Para que el aprendizaje perdure, debe ir más allá de intervenciones esporádicas. «La capacitación esporádica no funciona, especialmente con algo que evoluciona tan rápido como la IA», dice. «El aprendizaje debe ser continuo y debe integrarse en cómo realmente se lleva a cabo el trabajo». Eso significa integrar herramientas en los flujos de trabajo diarios y reforzar comportamientos con el tiempo. «Las organizaciones deben construir sistemas y procesos donde el aprendizaje sea parte del día a día, no algo separado de él».

Igualmente importante es cómo se mide y se recompensa ese aprendizaje. «Si no estamos reforzando y reconociendo los comportamientos de aprendizaje, no perdurarán», dice. «Las organizaciones deben pensar en cómo recompensan la curiosidad, la adaptabilidad y el crecimiento no solo los resultados».

A medida que las empresas continúan experimentando con la IA, encontrar el equilibrio adecuado entre la innovación y el control se vuelve crítico. «Aquí es donde la seguridad psicológica y la responsabilidad tienen que ir de la mano», dice Doerr. «Quieres fomentar la experimentación, porque así es como las organizaciones aprenden e innovan, pero tiene que suceder dentro de un marco claro».

Ese marco debe comunicarse claramente. «Los empleados necesitan entender cómo se ve un uso responsable», dice, señalando la importancia de las pautas sobre ética, uso de datos y cumplimiento. Dentro de esos límites, debería haber un verdadero estímulo para probar, aprender e iterar. «Los líderes tienen que modelar que está bien probar cosas, aprender de los errores y mejorar», dice, reforzando que «la experimentación no significa falta de disciplina».

Este equilibrio también está dando forma a cómo las organizaciones abordan prioridades culturales más amplias como ESG o DEI. «Lo que estamos viendo es un movimiento hacia la incorporación de estos conceptos en cómo operan las organizaciones, en lugar de tratarlos como iniciativas independientes», dice Doerr. En el contexto de la IA, ese cambio se vuelve más pronunciado. «Las preguntas de equidad, sesgo, transparencia e inclusión son centrales», explica. «El enfoque debería ser cómo esos principios se manifiestan en el diseño, despliegue y gobernanza de la IA».

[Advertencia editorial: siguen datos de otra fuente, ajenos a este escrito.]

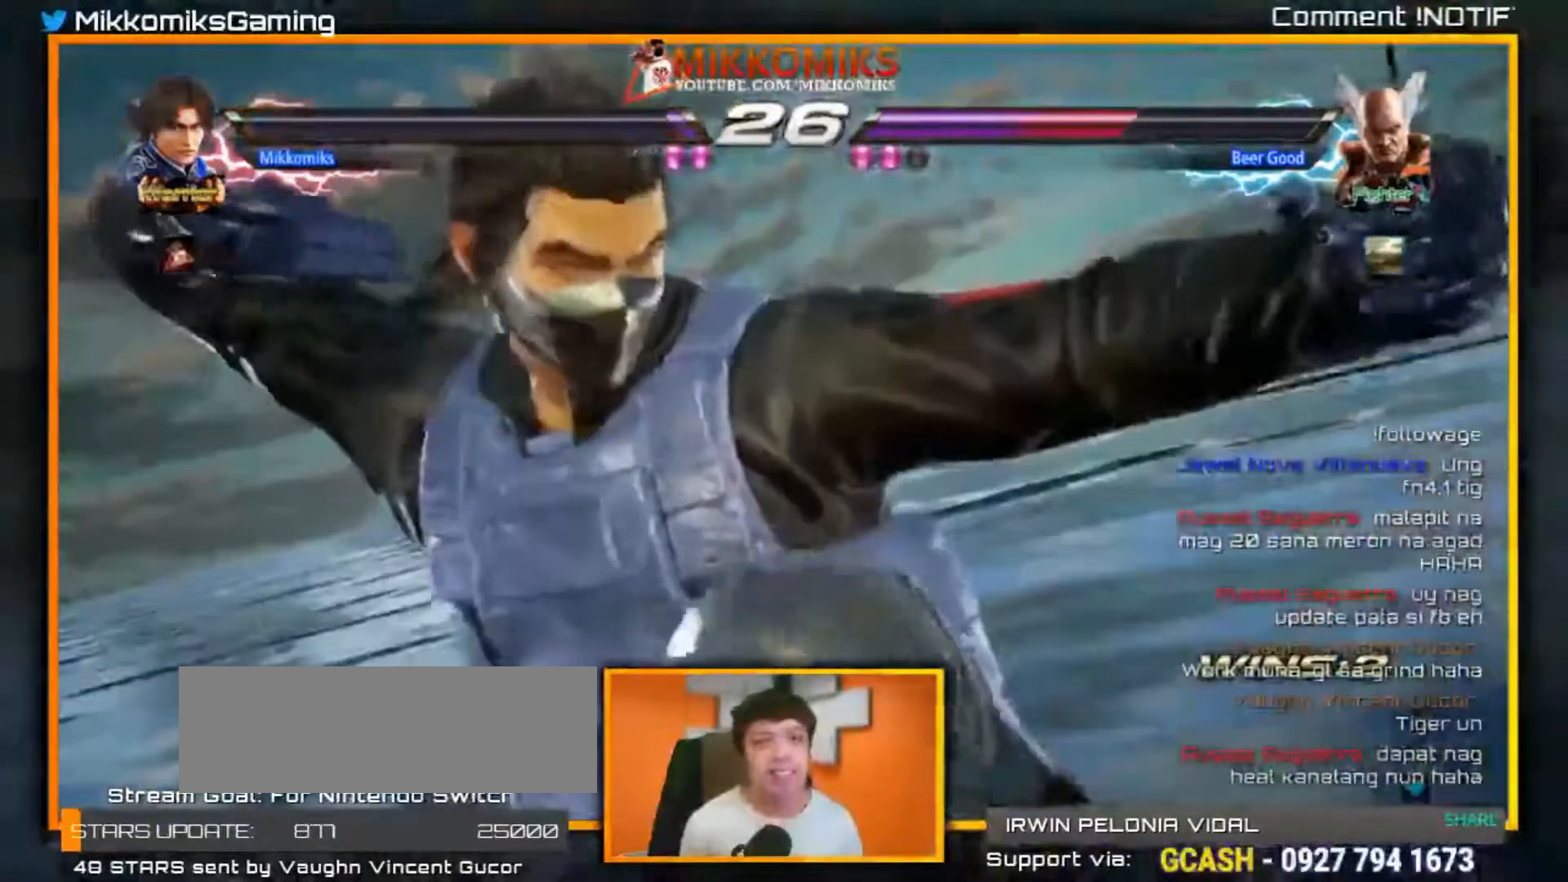
{"dt_ms": 500, "buttons": [], "left_stick": "center"}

La IA, en este sentido, está acelerando la integración. «Obliga a las organizaciones a ser más explícitas sobre sus valores y cómo se ponen en práctica», dice, especialmente al requerir perspectivas diversas en la toma de decisiones y un enfoque más intencional para identificar el sesgo.

Finalmente, una cultura lista para la IA se define por la integración y la intención. «Una cultura lista para la IA es aquella en la que la tecnología está totalmente integrada en cómo la organización piensa, opera y toma decisiones, no algo que está en un rincón», dice Doerr. Los rasgos distintivos incluyen «un alto grado de agilidad para aprender», «transparencia en cómo se está utilizando la IA» y «una base sólida de confianza porque los empleados comprenden tanto las oportunidades como los límites».

La distinción entre una adopción significativa y una adopción superficial es cada vez más clara. «Las organizaciones que lo están haciendo bien tienden a tener una comunicación muy abierta, una colaboración sólida entre funciones y líderes que están activamente comprometidos», dice. Por el contrario, las aproximaciones más débiles son fáciles de detectar. «Se ven muchos proyectos piloto desconectados, poca comprensión entre los empleados y falta de claridad sobre el propósito», señala. «Eso suele ser un signo de que los cimientos culturales aún no se han establecido completamente».